--- START ---

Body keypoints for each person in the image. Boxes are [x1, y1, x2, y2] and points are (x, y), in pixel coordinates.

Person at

--- END ---
--- START ---

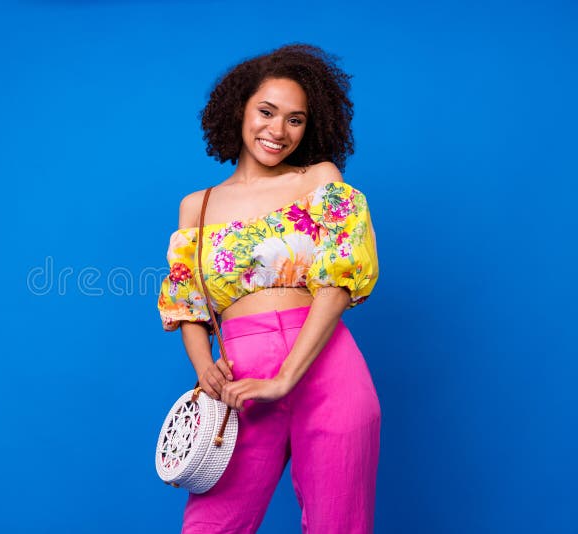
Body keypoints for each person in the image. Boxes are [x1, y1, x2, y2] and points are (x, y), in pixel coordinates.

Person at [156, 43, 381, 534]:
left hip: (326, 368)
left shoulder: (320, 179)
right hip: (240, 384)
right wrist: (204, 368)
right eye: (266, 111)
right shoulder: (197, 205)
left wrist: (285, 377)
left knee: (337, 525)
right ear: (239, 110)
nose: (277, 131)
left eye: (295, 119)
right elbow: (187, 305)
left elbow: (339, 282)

--- END ---

_EXERCISE_
Each line of the entries above that includes the string "left" should be copied out.

_SOLUTION FOR THIS EXERCISE_
left hip: (326, 368)
left shoulder: (320, 179)
left wrist: (285, 377)
left knee: (337, 525)
left eye: (295, 119)
left elbow: (339, 282)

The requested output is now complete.